++++ Input for this task

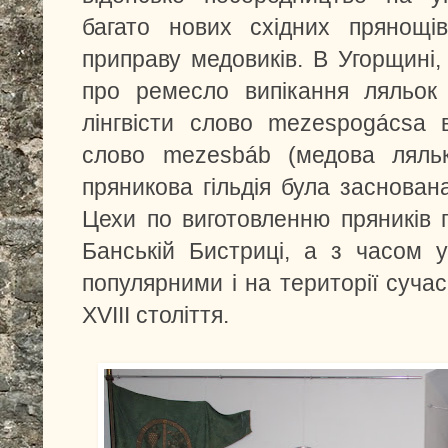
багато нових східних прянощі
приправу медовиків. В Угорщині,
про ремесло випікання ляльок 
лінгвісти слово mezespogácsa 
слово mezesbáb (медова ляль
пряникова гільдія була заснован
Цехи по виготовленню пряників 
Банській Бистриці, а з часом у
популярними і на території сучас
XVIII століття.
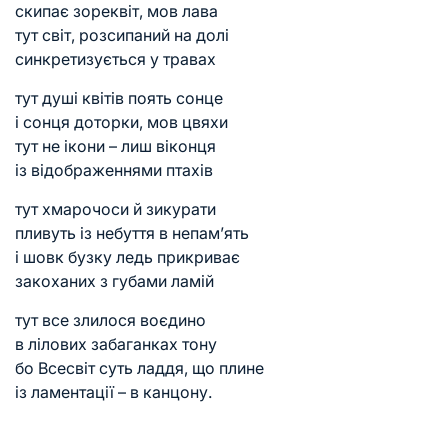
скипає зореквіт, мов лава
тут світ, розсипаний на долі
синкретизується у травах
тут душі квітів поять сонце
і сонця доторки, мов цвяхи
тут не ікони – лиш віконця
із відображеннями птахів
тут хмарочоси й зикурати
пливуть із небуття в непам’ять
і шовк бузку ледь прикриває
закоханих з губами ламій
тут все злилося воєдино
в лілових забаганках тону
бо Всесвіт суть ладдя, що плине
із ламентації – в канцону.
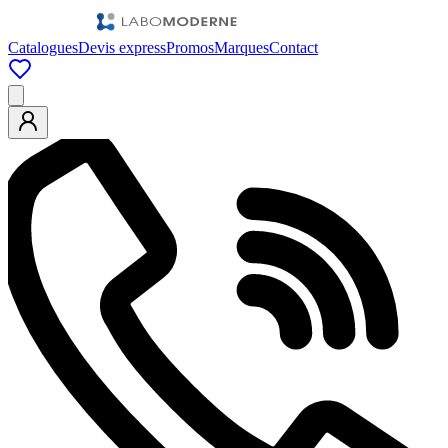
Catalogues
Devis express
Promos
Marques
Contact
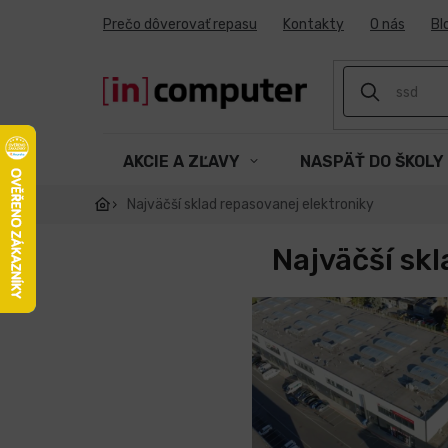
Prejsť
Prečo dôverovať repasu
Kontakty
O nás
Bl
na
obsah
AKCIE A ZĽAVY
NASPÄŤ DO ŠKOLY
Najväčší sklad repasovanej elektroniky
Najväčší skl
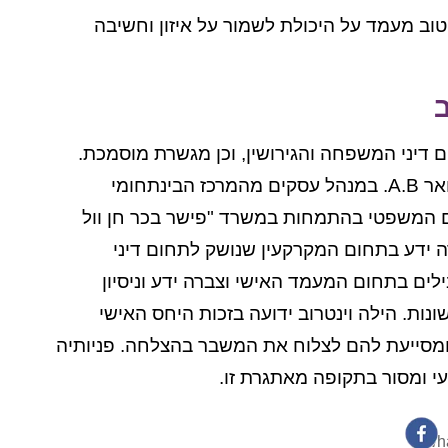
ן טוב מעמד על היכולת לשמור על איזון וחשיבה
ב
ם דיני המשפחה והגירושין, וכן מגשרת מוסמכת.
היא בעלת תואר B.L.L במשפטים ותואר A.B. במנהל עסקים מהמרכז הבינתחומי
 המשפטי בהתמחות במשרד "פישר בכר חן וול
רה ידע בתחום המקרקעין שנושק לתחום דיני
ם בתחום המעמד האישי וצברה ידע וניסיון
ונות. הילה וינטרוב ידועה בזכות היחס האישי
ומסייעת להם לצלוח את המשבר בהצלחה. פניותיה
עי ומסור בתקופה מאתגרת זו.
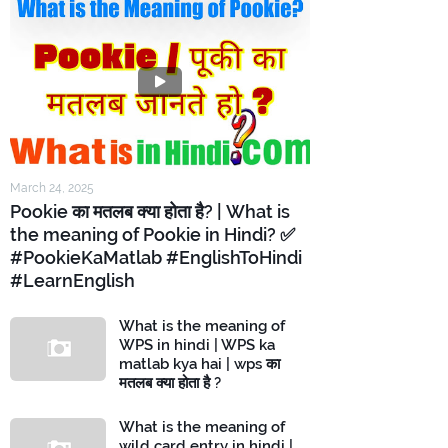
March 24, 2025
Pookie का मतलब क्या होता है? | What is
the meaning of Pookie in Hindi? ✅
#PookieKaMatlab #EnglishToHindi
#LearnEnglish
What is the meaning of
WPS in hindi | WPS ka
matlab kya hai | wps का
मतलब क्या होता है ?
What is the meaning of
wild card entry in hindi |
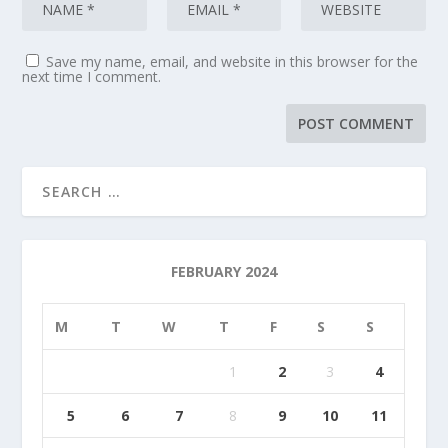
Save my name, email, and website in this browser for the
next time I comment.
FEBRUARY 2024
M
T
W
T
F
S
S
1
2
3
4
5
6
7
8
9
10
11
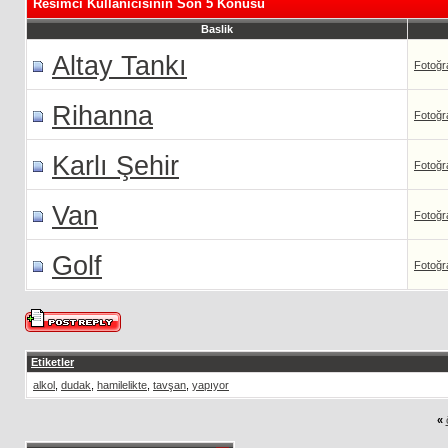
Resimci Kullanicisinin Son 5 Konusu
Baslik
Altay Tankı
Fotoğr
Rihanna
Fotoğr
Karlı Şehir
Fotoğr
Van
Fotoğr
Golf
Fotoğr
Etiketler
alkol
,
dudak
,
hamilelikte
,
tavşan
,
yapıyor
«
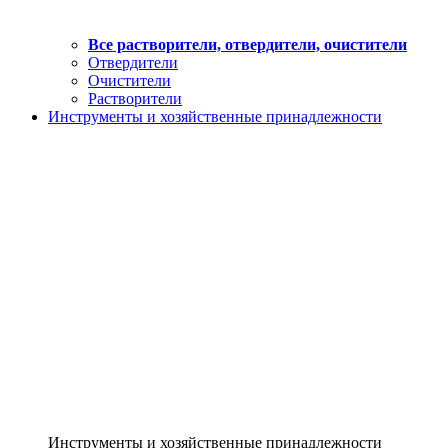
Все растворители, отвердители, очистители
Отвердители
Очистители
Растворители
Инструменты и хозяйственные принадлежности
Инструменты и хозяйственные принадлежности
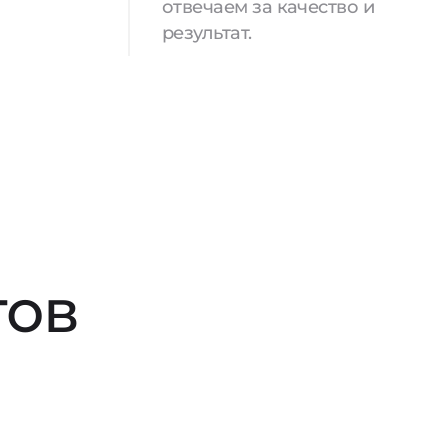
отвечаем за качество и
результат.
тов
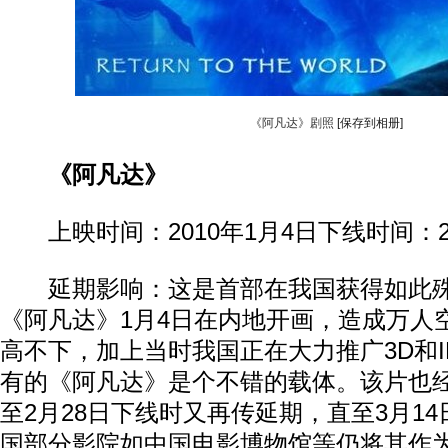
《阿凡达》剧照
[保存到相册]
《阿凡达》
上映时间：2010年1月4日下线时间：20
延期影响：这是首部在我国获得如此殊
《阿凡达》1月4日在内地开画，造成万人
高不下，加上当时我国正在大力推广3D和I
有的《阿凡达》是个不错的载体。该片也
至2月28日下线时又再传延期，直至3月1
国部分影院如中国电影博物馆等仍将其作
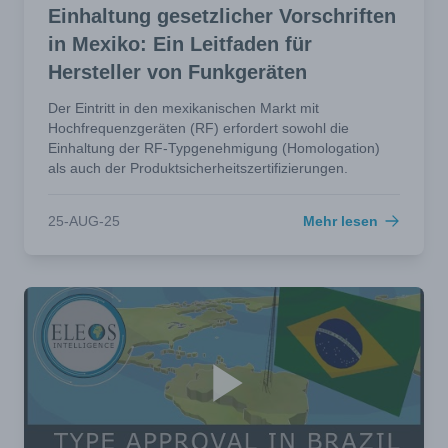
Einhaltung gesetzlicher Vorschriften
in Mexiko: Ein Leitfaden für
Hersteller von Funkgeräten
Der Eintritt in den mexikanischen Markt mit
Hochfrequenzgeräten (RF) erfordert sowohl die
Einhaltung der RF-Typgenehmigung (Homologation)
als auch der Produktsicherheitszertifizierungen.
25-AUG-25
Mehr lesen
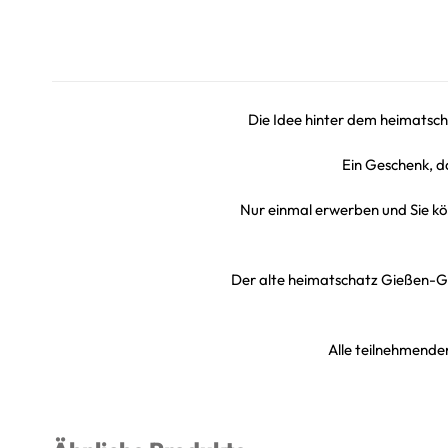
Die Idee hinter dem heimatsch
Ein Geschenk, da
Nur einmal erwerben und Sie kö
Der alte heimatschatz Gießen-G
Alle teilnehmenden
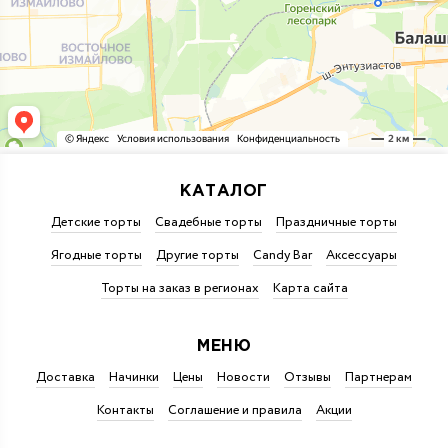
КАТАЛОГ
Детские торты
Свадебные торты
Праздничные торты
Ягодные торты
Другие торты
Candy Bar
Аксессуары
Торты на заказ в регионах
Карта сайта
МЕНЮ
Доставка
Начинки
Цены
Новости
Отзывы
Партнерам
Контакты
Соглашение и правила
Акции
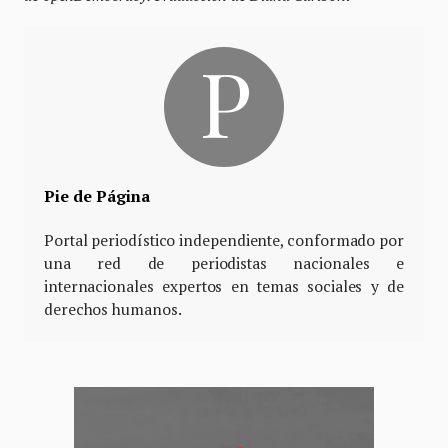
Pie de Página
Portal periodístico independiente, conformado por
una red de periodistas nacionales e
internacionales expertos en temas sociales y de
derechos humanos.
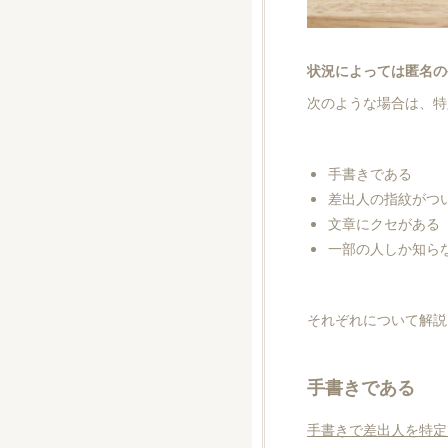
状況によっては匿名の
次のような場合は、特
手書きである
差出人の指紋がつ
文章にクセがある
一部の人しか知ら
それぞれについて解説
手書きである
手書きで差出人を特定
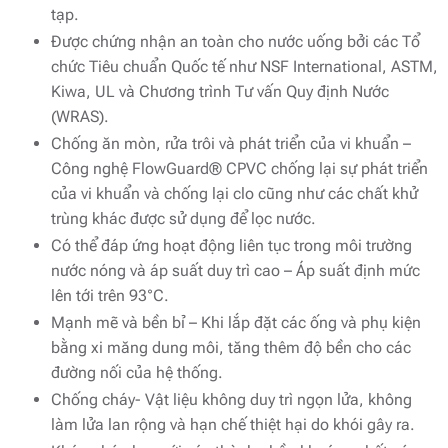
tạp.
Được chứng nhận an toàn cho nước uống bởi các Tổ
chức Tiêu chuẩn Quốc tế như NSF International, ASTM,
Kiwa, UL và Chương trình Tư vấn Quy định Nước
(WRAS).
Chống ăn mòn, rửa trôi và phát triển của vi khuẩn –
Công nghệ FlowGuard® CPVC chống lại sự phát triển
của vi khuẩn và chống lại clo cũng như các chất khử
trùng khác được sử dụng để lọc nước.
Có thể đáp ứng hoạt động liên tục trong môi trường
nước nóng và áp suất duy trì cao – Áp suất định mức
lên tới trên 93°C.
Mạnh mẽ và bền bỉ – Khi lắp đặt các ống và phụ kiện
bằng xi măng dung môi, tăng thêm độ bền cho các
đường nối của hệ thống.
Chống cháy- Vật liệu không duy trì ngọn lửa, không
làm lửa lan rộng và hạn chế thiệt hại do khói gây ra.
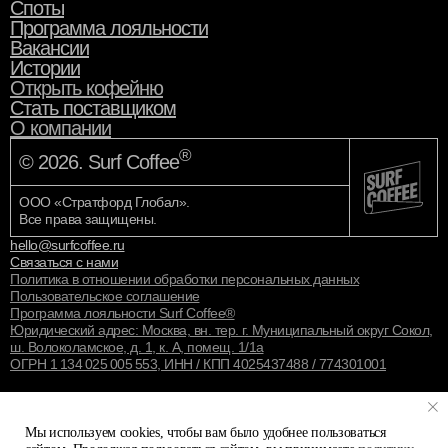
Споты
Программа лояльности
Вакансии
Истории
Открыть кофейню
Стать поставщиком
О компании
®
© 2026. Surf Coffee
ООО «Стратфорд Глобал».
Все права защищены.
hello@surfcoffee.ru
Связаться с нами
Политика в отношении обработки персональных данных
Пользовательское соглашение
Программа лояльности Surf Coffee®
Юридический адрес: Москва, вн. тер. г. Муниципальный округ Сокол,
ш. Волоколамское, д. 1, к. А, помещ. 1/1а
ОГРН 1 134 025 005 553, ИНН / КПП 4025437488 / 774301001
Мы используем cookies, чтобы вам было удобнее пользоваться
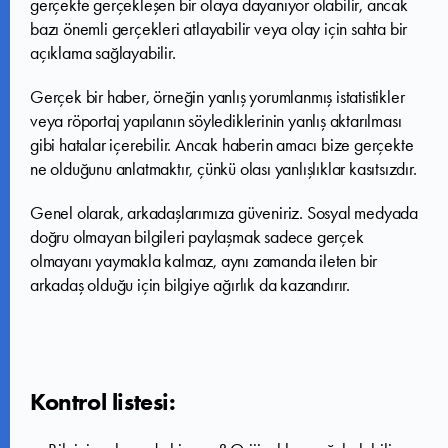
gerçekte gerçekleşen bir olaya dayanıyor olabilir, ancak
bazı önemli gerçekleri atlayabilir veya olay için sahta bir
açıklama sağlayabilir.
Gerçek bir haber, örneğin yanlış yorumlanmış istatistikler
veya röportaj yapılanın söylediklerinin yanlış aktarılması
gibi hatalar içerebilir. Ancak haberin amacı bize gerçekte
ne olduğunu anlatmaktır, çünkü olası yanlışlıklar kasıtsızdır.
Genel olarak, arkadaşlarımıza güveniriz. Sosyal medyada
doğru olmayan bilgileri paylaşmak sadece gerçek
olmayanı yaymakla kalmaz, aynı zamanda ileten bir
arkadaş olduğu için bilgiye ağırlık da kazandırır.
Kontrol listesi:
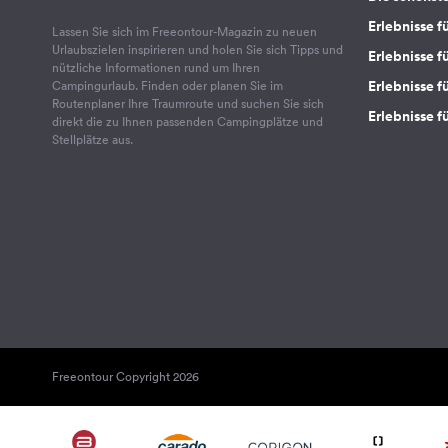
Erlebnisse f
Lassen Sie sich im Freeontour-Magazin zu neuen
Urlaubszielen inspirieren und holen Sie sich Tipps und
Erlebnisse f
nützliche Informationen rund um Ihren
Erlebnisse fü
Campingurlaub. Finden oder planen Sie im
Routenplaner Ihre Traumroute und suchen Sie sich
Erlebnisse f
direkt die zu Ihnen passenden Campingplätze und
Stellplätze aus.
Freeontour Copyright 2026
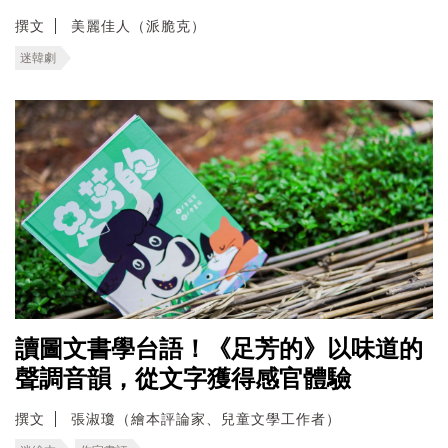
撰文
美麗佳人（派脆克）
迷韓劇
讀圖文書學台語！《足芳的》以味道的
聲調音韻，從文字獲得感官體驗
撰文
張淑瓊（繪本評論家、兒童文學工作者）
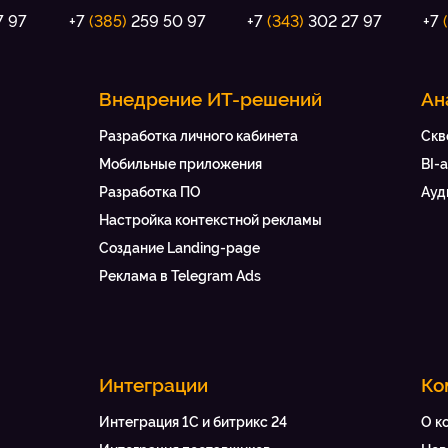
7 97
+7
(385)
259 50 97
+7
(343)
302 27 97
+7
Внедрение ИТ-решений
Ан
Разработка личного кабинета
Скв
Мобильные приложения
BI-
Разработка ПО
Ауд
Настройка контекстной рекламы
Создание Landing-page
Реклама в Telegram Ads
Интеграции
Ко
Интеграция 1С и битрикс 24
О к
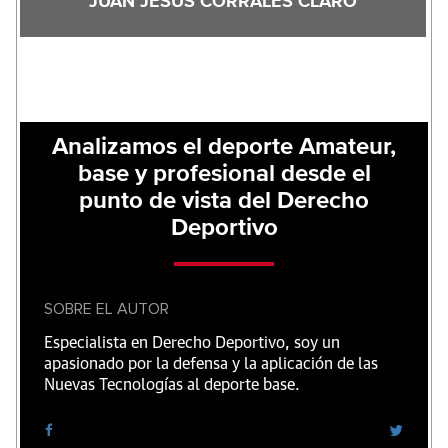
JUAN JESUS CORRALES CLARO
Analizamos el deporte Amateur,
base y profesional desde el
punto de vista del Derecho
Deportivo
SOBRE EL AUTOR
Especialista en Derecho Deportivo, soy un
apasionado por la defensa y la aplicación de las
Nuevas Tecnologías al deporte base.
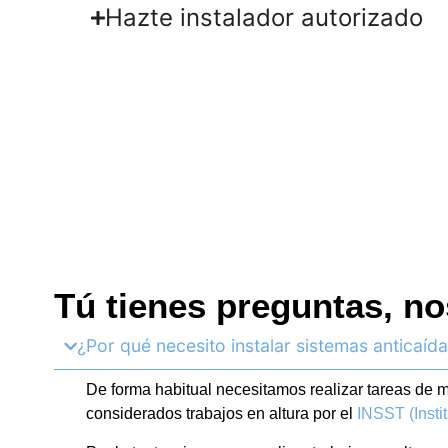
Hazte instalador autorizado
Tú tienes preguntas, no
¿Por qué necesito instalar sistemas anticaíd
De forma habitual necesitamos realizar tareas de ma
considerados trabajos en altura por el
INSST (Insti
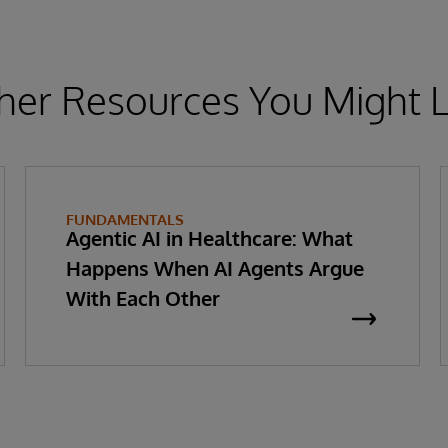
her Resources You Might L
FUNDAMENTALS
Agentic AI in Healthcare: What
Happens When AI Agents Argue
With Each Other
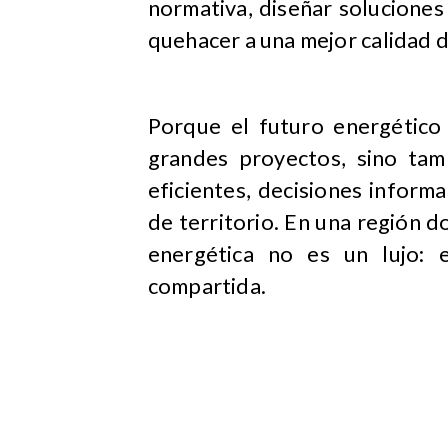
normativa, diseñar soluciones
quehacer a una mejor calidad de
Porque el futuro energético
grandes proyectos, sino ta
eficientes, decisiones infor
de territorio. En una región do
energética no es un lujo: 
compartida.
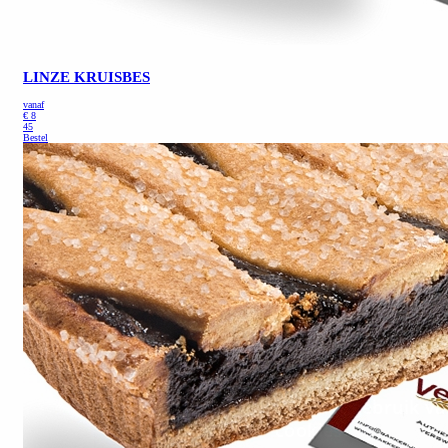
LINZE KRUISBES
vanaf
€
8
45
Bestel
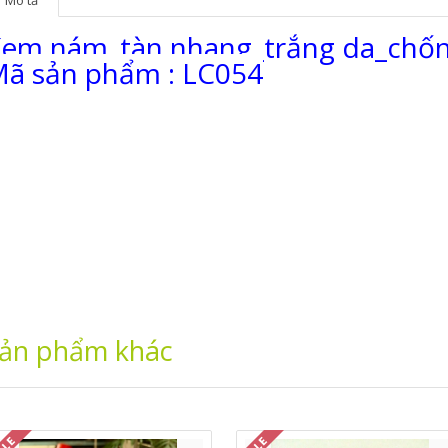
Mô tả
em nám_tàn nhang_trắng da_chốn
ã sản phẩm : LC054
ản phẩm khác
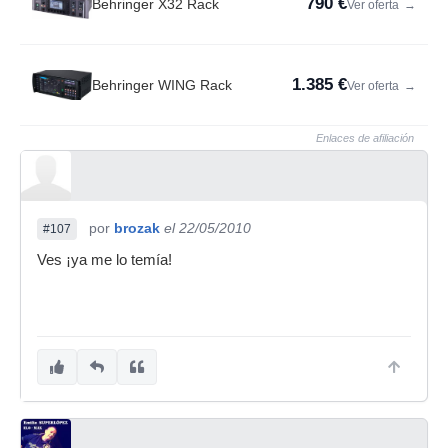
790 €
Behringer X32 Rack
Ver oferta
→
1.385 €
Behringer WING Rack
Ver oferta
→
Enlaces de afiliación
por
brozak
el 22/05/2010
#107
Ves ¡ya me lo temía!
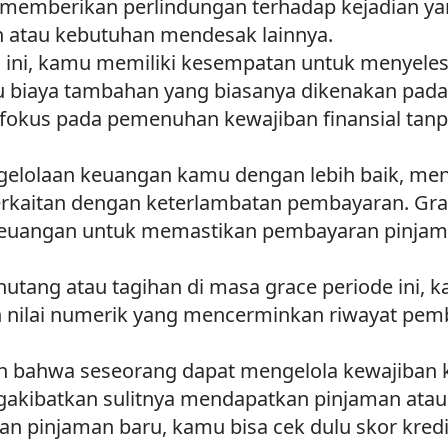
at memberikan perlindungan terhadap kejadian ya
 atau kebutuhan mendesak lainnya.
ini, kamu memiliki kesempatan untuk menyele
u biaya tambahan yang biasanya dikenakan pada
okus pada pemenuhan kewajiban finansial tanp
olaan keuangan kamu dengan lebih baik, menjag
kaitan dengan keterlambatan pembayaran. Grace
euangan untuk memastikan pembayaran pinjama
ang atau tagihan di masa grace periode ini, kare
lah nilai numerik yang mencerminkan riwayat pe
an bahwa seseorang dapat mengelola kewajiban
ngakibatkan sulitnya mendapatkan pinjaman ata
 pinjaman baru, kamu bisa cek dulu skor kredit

++++++++

▶ [Task details] Copy out every line in the entries above that holds "untuk".

▶ [Written solution]
ini, kamu memiliki kesempatan untuk menyele
euangan untuk memastikan pembayaran pinjama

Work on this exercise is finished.